Case Studies

Design Uber

● Advanced ⏱ 15 min read case-study

Uber is a real-time marketplace that matches riders and drivers across 10,000 cities. The defining technical challenges are geospatial — tracking millions of moving drivers, finding the closest available driver for any rider, and doing it all in under a second. Uber also introduced surge pricing, which requires near-real-time supply/demand analysis over geographic regions. Designing Uber brings together location tracking, geospatial indexing, real-time communication, and marketplace coordination.

Requirements

Functional:

Non-functional:

Capacity Estimation

Daily trips: 15M
Peak trips per second: ~5,000 concurrent trip requests
Active drivers: 5M globally
Location updates: 5M drivers × 1 update/4s = 1.25M location updates/second
Riders actively tracking driver: 500K concurrent websocket connections

Location storage: 5M × 1 update/4s × 50 bytes = 62.5 MB/s
Only current location needs to be queryable fast — history can be async

Driver Location Tracking

Driver location is the foundation of everything — matching, ETAs, and live tracking all depend on having accurate, fresh driver positions.

Location update pipeline:

  1. Driver app sends GPS coordinates every 4 seconds via WebSocket or HTTP POST.
  2. Location update hits a location service, which writes to Redis: driver:{driver_id} → {lat, lng, timestamp, status} with a TTL of 30 seconds (if a driver stops sending updates, they age out of the active pool).
  3. The location is also indexed in a geospatial index for proximity queries.
  4. For trips in progress, the location is forwarded to the rider’s WebSocket connection for live tracking.

Geospatial indexing for proximity: To find the nearest driver to a pickup location, the system needs a geospatial index. Options:

Uber architecture: location ingestion, geospatial indexing, matching service, and real-time trip tracking

Ride Matching

When a rider requests a ride, the matching service finds the best available driver:

  1. Rider submits request with pickup location and desired vehicle type.
  2. Matching service queries the geospatial index for available drivers within radius R (starting at 1km, expanding if needed).
  3. For each candidate driver, compute the estimated time of arrival (ETA) from the driver’s current location to the pickup — not straight-line distance, but actual drive time on the road network.
  4. Rank candidates by ETA (and optionally other factors: rating, acceptance rate, trip history with the rider).
  5. Offer the ride to the top-ranked driver. If the driver accepts within N seconds, the match is confirmed. If they decline or time out, offer to the next candidate.

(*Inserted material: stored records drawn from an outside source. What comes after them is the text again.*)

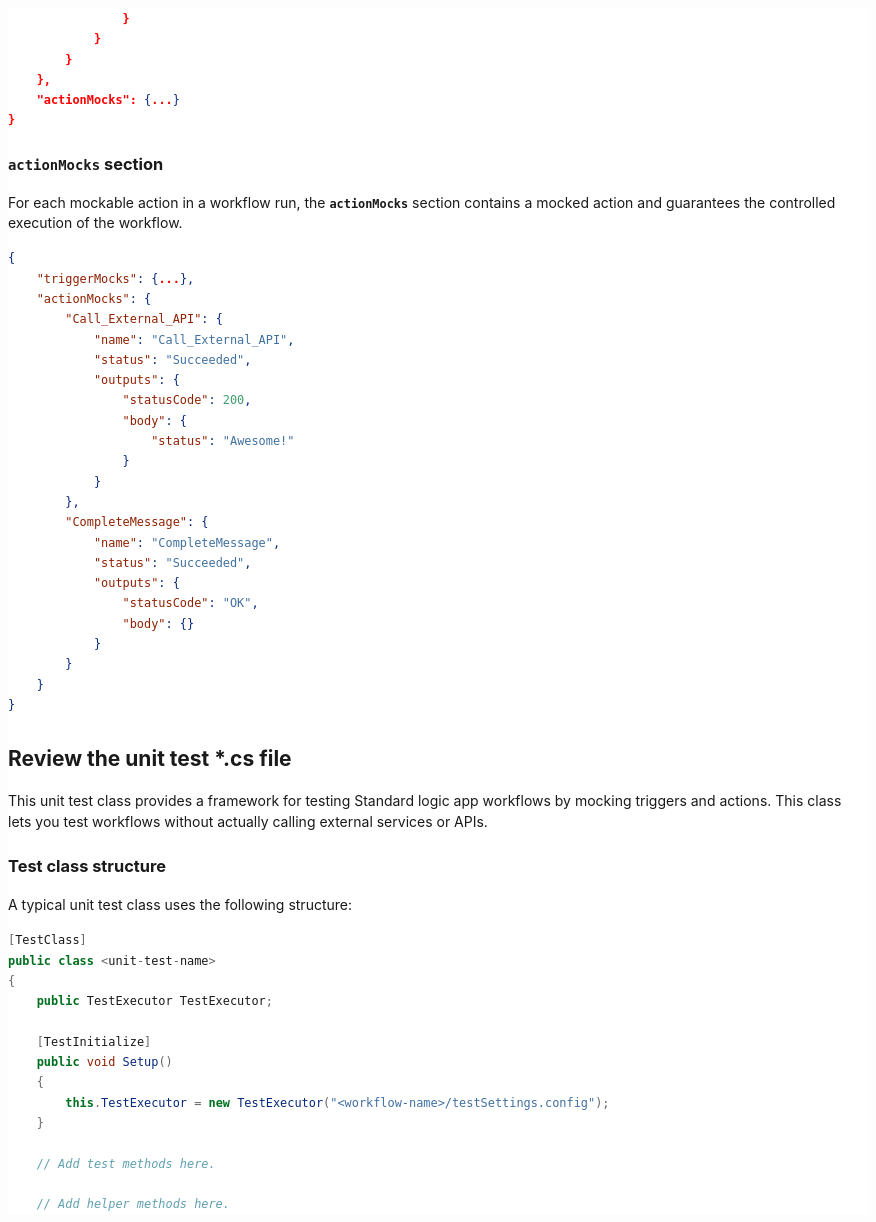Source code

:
 ```json
                }
            }
        }
    },
    "actionMocks": {...}
}
```

### `actionMocks` section

For each mockable action in a workflow run, the **`actionMocks`** section contains a mocked action and guarantees the controlled execution of the workflow.


```json
{
    "triggerMocks": {...},
    "actionMocks": {
        "Call_External_API": {
            "name": "Call_External_API",
            "status": "Succeeded",
            "outputs": {
                "statusCode": 200,
                "body": {
                    "status": "Awesome!"
                }
            }
        },
        "CompleteMessage": {
            "name": "CompleteMessage",
            "status": "Succeeded",
            "outputs": {
                "statusCode": "OK",
                "body": {}
            }
        }
    }
}
```

## Review the unit test *.cs file

This unit test class provides a framework for testing Standard logic app workflows by mocking triggers and actions. This class lets you test workflows without actually calling external services or APIs.

### Test class structure

A typical unit test class uses the following structure:

```csharp
[TestClass]
public class <unit-test-name>
{
    public TestExecutor TestExecutor;

    [TestInitialize]
    public void Setup()
    {
        this.TestExecutor = new TestExecutor("<workflow-name>/testSettings.config");
    }

    // Add test methods here.

    // Add helper methods here.
```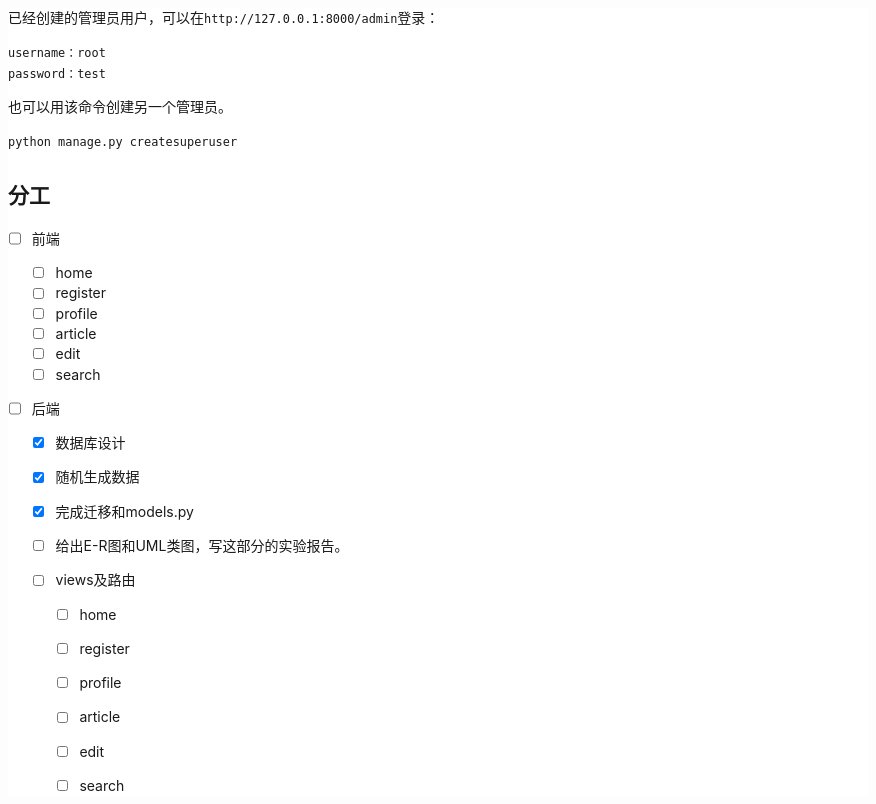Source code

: 已经创建的管理员用户，可以在`http://127.0.0.1:8000/admin`登录：

```
username：root
password：test
```

也可以用该命令创建另一个管理员。

```
python manage.py createsuperuser
```

## 分工

- [ ] 前端

  - [ ] home
  - [ ] register
  - [ ] profile
  - [ ] article
  - [ ] edit
  - [ ] search

- [ ] 后端

  - [x] 数据库设计

  - [x] 随机生成数据

  - [x] 完成迁移和models.py

  - [ ] 给出E-R图和UML类图，写这部分的实验报告。

  - [ ] views及路由

    - [ ] home
    - [ ] register
    - [ ] profile
    - [ ] article
    - [ ] edit
    - [ ] search

    



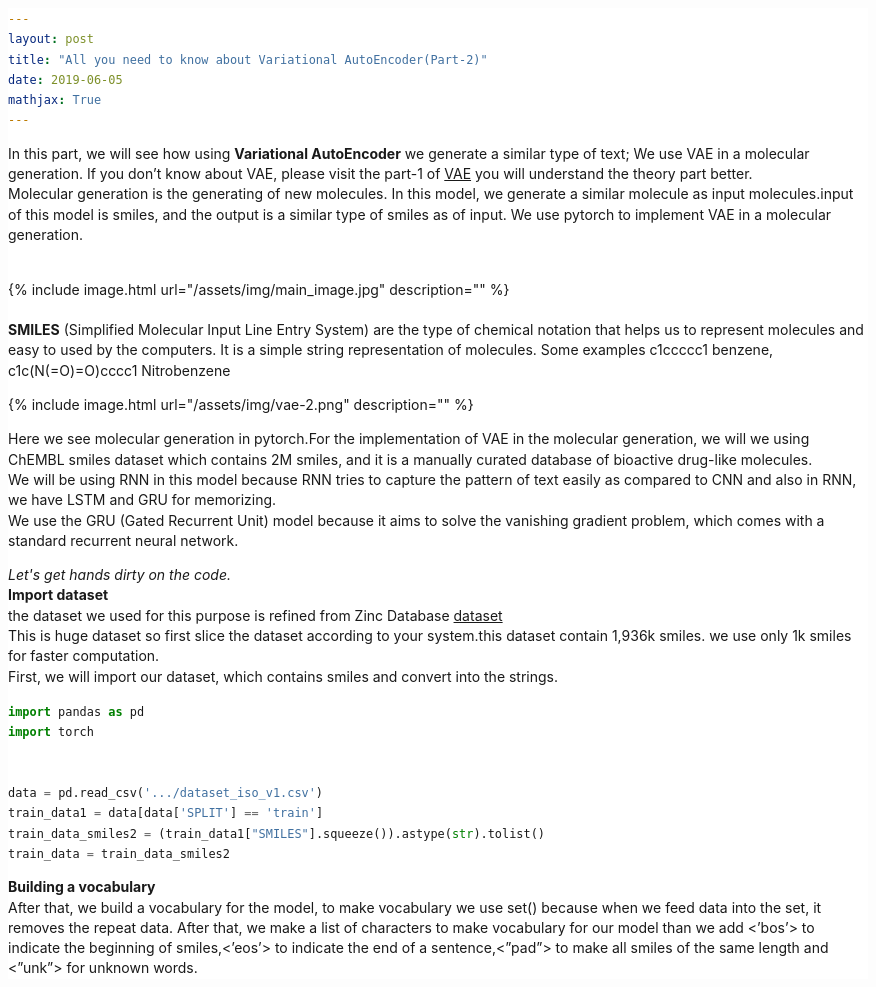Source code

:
 ```yaml
---
layout: post
title: "All you need to know about Variational AutoEncoder(Part-2)"
date: 2019-06-05
mathjax: True
---
```

In this part, we will see how using **Variational AutoEncoder** we generate a similar type of text; We use VAE in a molecular generation.
If you don’t know about VAE, please visit the part-1 of <a href="https://shiva1515.github.io/2019/06/04/All-you-need-to-know-about-Vae-(Part-1).html" target="_blank">VAE</a> you will understand the theory part better.<br/>
Molecular generation is the generating of new molecules. In this model, we generate a similar molecule as input molecules.input of this model is smiles, and the output is a similar type of smiles as of input. We use pytorch to implement VAE in a molecular generation.<br/>
<br/>


{% include image.html url="/assets/img/main_image.jpg" description="" %}
<br/>
<br/>
<a id="SMILES"></a>
**SMILES** (Simplified Molecular Input Line Entry System) are the type of chemical notation that helps us to represent molecules and easy to used by the computers. It is a simple string representation of molecules. Some examples
c1ccccc1 benzene,
c1c(N(=O)=O)cccc1 Nitrobenzene

{% include image.html url="/assets/img/vae-2.png" description="" %}

Here we see molecular generation in pytorch.For the implementation of VAE in the molecular generation, we will we using ChEMBL smiles dataset which contains 2M smiles, and it is a manually curated database of bioactive drug-like molecules.<br/>
We will be using RNN in this model because RNN tries to capture the pattern of text easily as compared to CNN and also in RNN, we have LSTM and GRU for memorizing.<br/>
We use the GRU (Gated Recurrent Unit) model because it aims to solve the vanishing gradient problem, which comes with a standard recurrent neural network.<br/>

*Let's get hands dirty on the code.*<br/>
<a id="Import_dataset"></a>
**Import dataset**<br/>
the dataset we used for this purpose is refined from Zinc Database <a href="https://media.githubusercontent.com/media/molecularsets/moses/master/data/dataset_v1.csv" target="_blank">dataset</a><br/>
This is huge dataset so first slice the dataset according to your system.this dataset contain 1,936k smiles.
we use only 1k smiles for faster computation.<br/>
First, we will import our dataset, which contains smiles and convert into the strings.

``` python
import pandas as pd
import torch


data = pd.read_csv('.../dataset_iso_v1.csv')
train_data1 = data[data['SPLIT'] == 'train']
train_data_smiles2 = (train_data1["SMILES"].squeeze()).astype(str).tolist()
train_data = train_data_smiles2
```
<a id="Build vocabulary"></a>
**Building a vocabulary**<br/>
After that, we build a vocabulary for the model, to make vocabulary we use set() because when we feed data into the set, it removes the repeat data. After that, we make a list of characters to make vocabulary for our model than we add <’bos’> to indicate the beginning of smiles,<’eos’> to indicate the end of a sentence,<”pad”> to make all smiles of the same length and <”unk”> for unknown words.<br/>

Preventing double-dispatch: Two riders must not be matched to the same driver simultaneously. The matching service uses an optimistic locking pattern: when offering a ride to a driver, it atomically sets a driver_status = offered flag with a TTL (e.g., 10 seconds). If the driver accepts, status transitions to on_trip. If another ride offer tries to set the flag while it’s already offered, it fails — the driver is skipped. Redis atomic operations (SET NX EX) implement this without distributed locking overhead.

Dispatch & Trip Lifecycle

Once matched, the trip moves through a state machine:

REQUESTED → MATCHED → DRIVER_EN_ROUTE → ARRIVED → IN_PROGRESS → COMPLETED
                                                               ↘ CANCELLED

Each state transition is persisted to the trip database (Schemaless — Uber’s MySQL-backed distributed datastore) and published to a Kafka topic. Services that need trip events (billing, notifications, driver payout) subscribe to the topic independently.

Real-time tracking during the trip: Both rider and driver apps maintain WebSocket connections to the trip service. As the driver moves, their location updates are forwarded to the rider’s WebSocket. The driver sees the rider’s pickup pin; the rider sees the driver’s moving icon. Connection management uses the same chat-server-style architecture: a connection registry maps user ID → WebSocket server, and servers forward location events between each other.

Surge Pricing

Surge pricing (dynamic pricing multipliers) increases fares when demand exceeds supply in a geographic area. It serves two purposes: incentivizes more drivers to go online, and reduces demand by discouraging non-urgent trips.

Computing surge:

  1. Divide the city into geographic cells (H3 hexagons, typically ~1km diameter).
  2. For each cell, track: active drivers, open ride requests, historical conversion rate.
  3. Compute supply-demand ratio per cell: surge_factor = f(open_requests / available_drivers). When requests far outnumber drivers, the multiplier rises.
  4. Smooth over time and adjacent cells (a 3× surge in one cell with 1× in the adjacent cell would send drivers a block away).
  5. Apply the multiplier to fare estimates in the affected cells. Show the surge map and multiplier to both riders and drivers in real time.

The surge computation runs as a streaming job (Kafka + Flink) — processing location events and ride requests continuously, updating cell surge values every 30–60 seconds. Results are cached in Redis per cell for fast read access during fare estimation.

Maps & ETA

Uber needs accurate ETAs for matching, fare estimation, and rider/driver communication. Computing ETAs requires a road network graph and real-time traffic data.